BEGIN Dataset records
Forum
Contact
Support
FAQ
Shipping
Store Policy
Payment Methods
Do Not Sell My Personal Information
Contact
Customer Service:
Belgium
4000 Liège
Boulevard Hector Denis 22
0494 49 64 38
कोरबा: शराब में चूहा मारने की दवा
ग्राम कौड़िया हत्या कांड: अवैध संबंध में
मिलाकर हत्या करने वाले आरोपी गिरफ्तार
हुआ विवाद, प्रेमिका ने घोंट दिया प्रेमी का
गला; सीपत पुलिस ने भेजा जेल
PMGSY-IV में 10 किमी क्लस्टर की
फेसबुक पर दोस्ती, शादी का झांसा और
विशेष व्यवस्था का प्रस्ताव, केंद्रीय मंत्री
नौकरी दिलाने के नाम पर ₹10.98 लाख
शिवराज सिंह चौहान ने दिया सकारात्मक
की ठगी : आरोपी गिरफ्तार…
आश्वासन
END Dataset records
**Written task:**
Print the listing above in its entirety, with every line exact.

**Result below:**
Forum
Contact
Support
FAQ
Shipping
Store Policy
Payment Methods
Do Not Sell My Personal Information
Contact
Customer Service:
Belgium
4000 Liège
Boulevard Hector Denis 22
0494 49 64 38
कोरबा: शराब में चूहा मारने की दवा
ग्राम कौड़िया हत्या कांड: अवैध संबंध में
मिलाकर हत्या करने वाले आरोपी गिरफ्तार
हुआ विवाद, प्रेमिका ने घोंट दिया प्रेमी का
गला; सीपत पुलिस ने भेजा जेल
PMGSY-IV में 10 किमी क्लस्टर की
फेसबुक पर दोस्ती, शादी का झांसा और
विशेष व्यवस्था का प्रस्ताव, केंद्रीय मंत्री
नौकरी दिलाने के नाम पर ₹10.98 लाख
शिवराज सिंह चौहान ने दिया सकारात्मक
की ठगी : आरोपी गिरफ्तार…
आश्वासन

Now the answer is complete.